City COVID-19 Recovery Funds Have Been Spent

The $600,000 city officials received from the federal government to help businesses and renters during the COVID-19 pandemic have been spent.

Crystal Surdyk, city development director, announced Monday during a Jamestown City Council work session meeting that once all of the submitted applications are processed the funding will be gone.

“Some of the applications are still being processed,” she said. “If each one is awarded then we will be out of our funds, which is a good thing. It means we’ve helped a lot of people.”

The city received $704,881 from the U.S. Department of Housing and Urban Development, which was authorized by the Coronavirus Aid, Relief and Economic Security (CARES) Act. Of the $704,811 in funding, $600,000 was allocated to two programs, one to assist local businesses and one to help renters. The other $104,811 went toward administration costs. Businesses were allowed to apply for up to $20,000 in funding while renters were allowed to apply for $1,500.

Surdyk told the council 27 grants were given to businesses totalling $528,700. She said, so far, 28 renters have been provided assistance, with more applications to be processed.

If those applications are approved, then $71,300 will be provided to city tenants.

Businesses and tenants that applied needed to provide proof of negative economic impact due to the COVID-19 pandemic to receive funding. Last month, it was announced 18 businesses had received the funding. Those businesses include The Pub; Fringe Hair; The Landmark; Escape Rooms Jamestown; Lotus Healing Center; Nouveau Salon & Day Spa; Panache Salon & Day Spa; Sauce; Tarp Skunks; Allen Street Diner; 4 Below Haggy’s Bar and Grill; Jamestown Bowling Company; The Cherry Lounge; The Chop House; Forte; Gialy’s; Shawbucks; and Lisciandros.

In other business, the council also heard a report from Ben Haskin, city associate counsel, who is working on the Zombie and Vacant Properties Remediation and Prevention Initiative grant. He said city officials have been working on finding vacant and foreclosed properties that are not currently registered on the state Department of Financial Services list of vacant and foreclosed properties. He added city officials randomly selected the order of each ward that will be examined to find vacant and foreclosed properties that weren’t registered before.

Haskin said city officials have completed analyzing Ward 2 and 4 and found 37 additional vacant and foreclosed properties, with 23 in Ward 2 and 14 in Ward 4. He said prior to the work done to find unregistered vacant and foreclosed properties, city officials knew of 75 condemned properties and 43 zombie properties in the city.

“We don’t know how many additional houses we will find in the other four wards,” he said.

Haskin also talked about how city officials will be creating a vacant property task force as part of the grant. He said neighborhood groups, city stakeholders and nonprofit agencies will be a part of the task force.

In July 2019, state officials announced Jamestown officials received funding from “Zombies 2.0” that provides municipalities with the resources to address housing vacancy and blight. The grant provided $200,000 in funding to the city to increase housing code enforcement, track and monitor vacant properties, and bolster legal enforcement capacity to ensure banks and mortgage companies comply with local and state law.

In October 2016, city officials received its first state zombie grant for $150,000. The funds from the first Zombie Remediation and Prevention Initiative program addressed housing vacancy and blight by bolstering municipalities’ capacity for housing code enforcement, for tracking and monitoring vacant properties and for legal enforcement capacity to ensure banks and mortgage companies comply with local and state law. The grant also require communities to develop innovative programs and policies and connect at-risk homeowners to services, so they can avoid foreclosure and stay in their homes.

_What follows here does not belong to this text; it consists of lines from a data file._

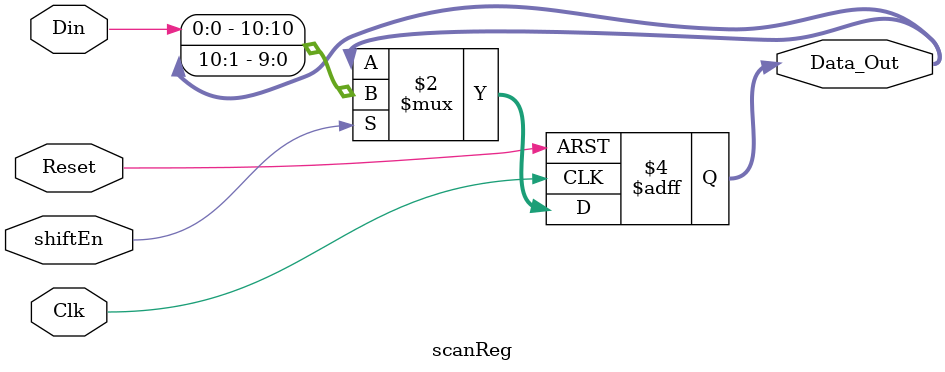
<source format=sv>
module scanReg(input  logic Clk, Reset, Din, shiftEn,
					output logic [10:0] Data_Out);

always_ff @ (posedge Clk or posedge Reset)
	begin
		if (Reset)
			Data_Out <= 11'b0;
		else if (shiftEn)
			Data_Out <= {Din, Data_Out[10:1]};
	end

endmodule
		
</source>
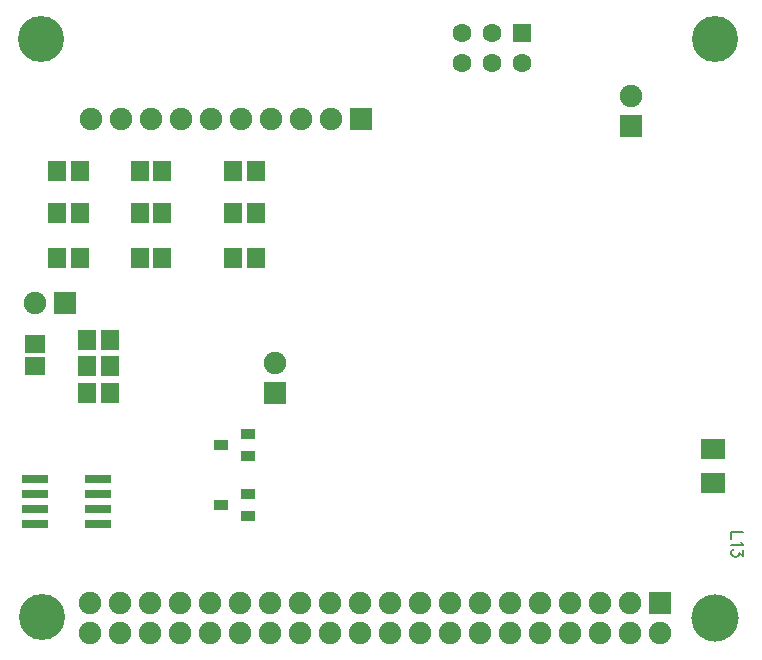
<source format=gbr>
G04 DipTrace 3.3.1.3*
G04 TopMask.gbr*
%MOIN*%
G04 #@! TF.FileFunction,Soldermask,Top*
G04 #@! TF.Part,Single*
%ADD30C,0.15748*%
%ADD31C,0.153543*%
%ADD37R,0.08662X0.031502*%
%ADD39R,0.059061X0.066935*%
%ADD41C,0.062998*%
%ADD43R,0.062998X0.062998*%
%ADD45C,0.074809*%
%ADD47R,0.074809X0.074809*%
%ADD49R,0.078746X0.070872*%
%ADD51R,0.049219X0.033471*%
%ADD53R,0.066935X0.059061*%
%ADD56C,0.006176*%
%FSLAX26Y26*%
G04*
G70*
G90*
G75*
G01*
G04 TopMask*
%LPD*%
D53*
X506200Y1368700D3*
Y1443503D3*
D51*
X1218700Y1068700D3*
Y1143503D3*
X1128149Y1106102D3*
D49*
X2768700Y981200D3*
Y1091436D3*
D30*
X2774802Y531056D3*
D31*
X531747Y532533D3*
X528407Y2459885D3*
X2775124Y2460364D3*
D47*
X1306200Y1281200D3*
D45*
Y1381200D3*
D47*
X2591598Y579489D3*
D45*
Y479489D3*
X2491598Y579489D3*
Y479489D3*
X2391598Y579489D3*
Y479489D3*
X2291598Y579489D3*
Y479489D3*
X2191598Y579489D3*
Y479489D3*
X2091598Y579489D3*
Y479489D3*
X1991598Y579489D3*
Y479489D3*
X1891598Y579489D3*
Y479489D3*
X1791598Y579489D3*
Y479489D3*
X1691598Y579489D3*
Y479489D3*
X1591598Y579489D3*
Y479489D3*
X1491598Y579489D3*
Y479489D3*
X1391598Y579489D3*
Y479489D3*
X1291598Y579489D3*
Y479489D3*
X1191598Y579489D3*
Y479489D3*
X1091598Y579489D3*
Y479489D3*
X991598Y579489D3*
Y479489D3*
X891598Y579489D3*
Y479489D3*
X791598Y579489D3*
Y479489D3*
X691598Y579489D3*
Y479489D3*
D47*
X1593700Y2193700D3*
D45*
X1493700D3*
X1393700D3*
X1293700D3*
X1193700D3*
X1093700D3*
X993700D3*
X893700D3*
X793700D3*
X693700D3*
D47*
X2493700Y2168700D3*
D45*
Y2268700D3*
D43*
X2131200Y2481200D3*
D41*
X2031200D3*
X1931200D3*
X2131200Y2381200D3*
X2031200D3*
X1931200D3*
D47*
X606200Y1581200D3*
D45*
X506200D3*
D51*
X1218700Y868700D3*
Y943503D3*
X1128149Y906102D3*
D39*
X1243700Y2018700D3*
X1168897D3*
X1243700Y1881200D3*
X1168897D3*
X1243700Y1731200D3*
X1168897D3*
X856397D3*
X931200D3*
X856397Y1881200D3*
X931200D3*
X856397Y2018700D3*
X931200D3*
X656200D3*
X581397D3*
X656200Y1881200D3*
X581397D3*
X656200Y1731200D3*
X581397D3*
X756200Y1281200D3*
X681397D3*
X756200Y1456200D3*
X681397D3*
X756200Y1368700D3*
X681397D3*
D37*
X506200Y993700D3*
Y943700D3*
Y893700D3*
Y843700D3*
X718798D3*
Y893700D3*
Y943700D3*
Y993700D3*
X2869182Y816779D2*
D56*
X2828990D1*
Y793831D1*
X2861488Y781479D2*
X2863434Y777633D1*
X2869137Y771885D1*
X2828990D1*
X2869137Y755687D2*
Y734684D1*
X2853839Y746136D1*
Y740388D1*
X2851937Y736585D1*
X2850036Y734684D1*
X2844288Y732739D1*
X2840486D1*
X2834738Y734684D1*
X2830891Y738487D1*
X2828990Y744235D1*
Y749983D1*
X2830891Y755687D1*
X2832836Y757588D1*
X2836639Y759533D1*
M02*

</source>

The “Zombies 2.0” program is a result of the Office of the Attorney General’s $500 million settlement with the Royal Bank of Scotland in 2018 over the bank’s deceptive practice and misrepresentations to investors relating to the packaging, marketing, sale and issuance of residential mortgage-backed securities that can lead to financial crisis. To be eligible, cities, towns and villages had to individually or for joint applications combined have at least 5,000 residents and more than 100 vacant properties.